Gonzalez recently had moved to the Valley from Miami, where Hypercom also maintains offices. His rise inside the company had been meteoric, culminating in his election as vice chairman of the board of directors and the international presidency.
Though records indicate he was born in the United States, Gonzalez spent much time in Colombia. His multicultural background helped him pitch Hypercom products in Latin America.
Smith says her interview for the position was brief.
"He said, 'I've been known to be an asshole. Do you have a problem with an asshole?'" she recalled. "And I said, 'Depending.'"
Gonzalez hired her at $25,000 per year, which was a lot of money to her at the time. But she earned that money the hard way. Gonzalez routinely berated his subordinates, and Smith often was in his line of fire.
Smith says she experienced another unpleasant side of Gonzalez after a conference at the Embassy Suites. There, she says, Gonzalez was complimentary about the job she'd been doing. Then, he tried to kiss and caress her, though Smith says she rebuffed his advances.

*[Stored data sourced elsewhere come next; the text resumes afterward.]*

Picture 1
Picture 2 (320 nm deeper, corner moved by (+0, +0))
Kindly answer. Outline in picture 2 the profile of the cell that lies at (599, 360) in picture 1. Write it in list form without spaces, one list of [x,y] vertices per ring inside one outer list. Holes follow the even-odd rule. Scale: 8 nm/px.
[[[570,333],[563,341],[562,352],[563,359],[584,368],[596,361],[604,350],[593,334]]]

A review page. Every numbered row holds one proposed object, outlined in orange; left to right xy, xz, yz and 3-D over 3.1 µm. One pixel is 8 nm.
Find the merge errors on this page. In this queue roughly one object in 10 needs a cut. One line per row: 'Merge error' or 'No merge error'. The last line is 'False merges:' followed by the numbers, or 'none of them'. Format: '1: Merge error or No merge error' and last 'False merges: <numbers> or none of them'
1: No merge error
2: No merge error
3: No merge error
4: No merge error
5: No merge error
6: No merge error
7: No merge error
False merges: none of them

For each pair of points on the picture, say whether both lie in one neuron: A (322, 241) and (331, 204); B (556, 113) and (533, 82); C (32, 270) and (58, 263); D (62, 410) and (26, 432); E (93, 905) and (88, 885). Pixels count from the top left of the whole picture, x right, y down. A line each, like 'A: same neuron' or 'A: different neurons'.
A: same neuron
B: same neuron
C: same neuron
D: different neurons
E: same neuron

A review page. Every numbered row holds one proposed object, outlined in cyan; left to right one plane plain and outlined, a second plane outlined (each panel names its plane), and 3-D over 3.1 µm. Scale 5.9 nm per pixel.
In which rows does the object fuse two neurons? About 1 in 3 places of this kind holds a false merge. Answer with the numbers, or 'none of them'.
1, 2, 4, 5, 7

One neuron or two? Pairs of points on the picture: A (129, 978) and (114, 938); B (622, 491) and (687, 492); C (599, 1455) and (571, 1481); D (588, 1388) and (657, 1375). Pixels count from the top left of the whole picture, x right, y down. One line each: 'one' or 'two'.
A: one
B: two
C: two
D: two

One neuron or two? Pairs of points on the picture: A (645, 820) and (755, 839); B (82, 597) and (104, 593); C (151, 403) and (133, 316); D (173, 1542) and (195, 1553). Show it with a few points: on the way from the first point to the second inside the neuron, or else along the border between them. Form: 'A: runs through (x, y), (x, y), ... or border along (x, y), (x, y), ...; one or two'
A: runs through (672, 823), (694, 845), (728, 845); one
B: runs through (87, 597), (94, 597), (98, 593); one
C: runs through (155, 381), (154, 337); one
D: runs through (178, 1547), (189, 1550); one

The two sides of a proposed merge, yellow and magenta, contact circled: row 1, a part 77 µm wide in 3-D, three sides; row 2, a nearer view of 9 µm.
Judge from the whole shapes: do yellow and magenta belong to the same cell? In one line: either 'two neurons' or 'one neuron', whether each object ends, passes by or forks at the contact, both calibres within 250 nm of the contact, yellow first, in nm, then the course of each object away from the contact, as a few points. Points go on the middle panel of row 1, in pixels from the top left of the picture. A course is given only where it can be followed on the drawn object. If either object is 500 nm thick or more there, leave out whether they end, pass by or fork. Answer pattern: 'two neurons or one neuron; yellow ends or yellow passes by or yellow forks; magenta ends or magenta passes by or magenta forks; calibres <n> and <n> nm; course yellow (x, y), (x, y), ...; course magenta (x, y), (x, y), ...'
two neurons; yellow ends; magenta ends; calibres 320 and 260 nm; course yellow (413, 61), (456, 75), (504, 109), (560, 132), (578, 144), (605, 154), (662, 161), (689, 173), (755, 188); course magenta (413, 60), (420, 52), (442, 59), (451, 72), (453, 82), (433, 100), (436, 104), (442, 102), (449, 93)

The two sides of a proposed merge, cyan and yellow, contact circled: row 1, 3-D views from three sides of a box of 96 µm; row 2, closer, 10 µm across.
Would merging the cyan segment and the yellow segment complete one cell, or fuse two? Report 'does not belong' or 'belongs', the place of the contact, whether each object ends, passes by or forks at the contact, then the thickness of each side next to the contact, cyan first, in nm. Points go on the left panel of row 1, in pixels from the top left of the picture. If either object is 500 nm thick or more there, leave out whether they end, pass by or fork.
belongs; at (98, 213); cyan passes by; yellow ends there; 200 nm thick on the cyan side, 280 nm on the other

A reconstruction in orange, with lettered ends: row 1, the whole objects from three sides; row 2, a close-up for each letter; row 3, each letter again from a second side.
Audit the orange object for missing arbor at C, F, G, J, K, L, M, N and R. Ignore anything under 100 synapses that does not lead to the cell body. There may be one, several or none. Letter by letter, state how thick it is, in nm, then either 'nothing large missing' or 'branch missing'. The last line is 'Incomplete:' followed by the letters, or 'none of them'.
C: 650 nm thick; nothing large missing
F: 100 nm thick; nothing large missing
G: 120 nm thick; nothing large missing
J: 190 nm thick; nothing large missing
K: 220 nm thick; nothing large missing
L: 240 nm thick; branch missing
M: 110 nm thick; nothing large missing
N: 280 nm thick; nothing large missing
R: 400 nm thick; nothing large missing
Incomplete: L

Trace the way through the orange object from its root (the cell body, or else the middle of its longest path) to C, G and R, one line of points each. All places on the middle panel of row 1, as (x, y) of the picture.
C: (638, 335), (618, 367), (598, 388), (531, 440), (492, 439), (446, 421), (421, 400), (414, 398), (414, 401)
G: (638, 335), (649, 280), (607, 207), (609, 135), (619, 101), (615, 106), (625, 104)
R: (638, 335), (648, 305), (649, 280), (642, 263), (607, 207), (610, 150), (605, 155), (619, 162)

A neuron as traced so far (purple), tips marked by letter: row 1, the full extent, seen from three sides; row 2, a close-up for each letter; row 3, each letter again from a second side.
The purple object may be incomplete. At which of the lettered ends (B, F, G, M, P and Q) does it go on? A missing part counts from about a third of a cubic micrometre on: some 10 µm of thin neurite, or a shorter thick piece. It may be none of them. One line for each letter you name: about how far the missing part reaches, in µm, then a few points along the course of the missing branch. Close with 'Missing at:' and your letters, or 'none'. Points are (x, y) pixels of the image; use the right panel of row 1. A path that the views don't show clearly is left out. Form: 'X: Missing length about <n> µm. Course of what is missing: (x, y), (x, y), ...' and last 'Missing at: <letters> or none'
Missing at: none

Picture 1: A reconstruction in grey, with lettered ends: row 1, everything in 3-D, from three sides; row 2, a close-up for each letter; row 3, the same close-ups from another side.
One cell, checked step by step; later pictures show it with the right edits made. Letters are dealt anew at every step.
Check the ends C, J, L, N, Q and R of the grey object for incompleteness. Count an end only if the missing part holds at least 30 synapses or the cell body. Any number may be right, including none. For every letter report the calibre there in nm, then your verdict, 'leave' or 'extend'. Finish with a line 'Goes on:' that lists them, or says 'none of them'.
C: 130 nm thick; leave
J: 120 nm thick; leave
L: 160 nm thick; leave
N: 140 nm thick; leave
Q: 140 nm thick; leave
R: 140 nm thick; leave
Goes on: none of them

Smith told another Hypercom employee, Maryanne Lawson, what had happened. She says Lawson advised her that Gonzalez was very important to Hypercom, and advised her to try to steer clear of him in social settings. (George Wallner confirmed on the witness stand last month that Lawson herself also accused Gonzalez of physically assaulting her, though the time, location and extent of the assault are unknown.)
Smith and her husband separated in August 1996. The following month, she says, Gonzalez raped her at a home Hypercom leased on East Greenway Road. She says she'd gone there to retrieve the belongings of a visiting Hypercom engineer who was about to undergo emergency heart surgery.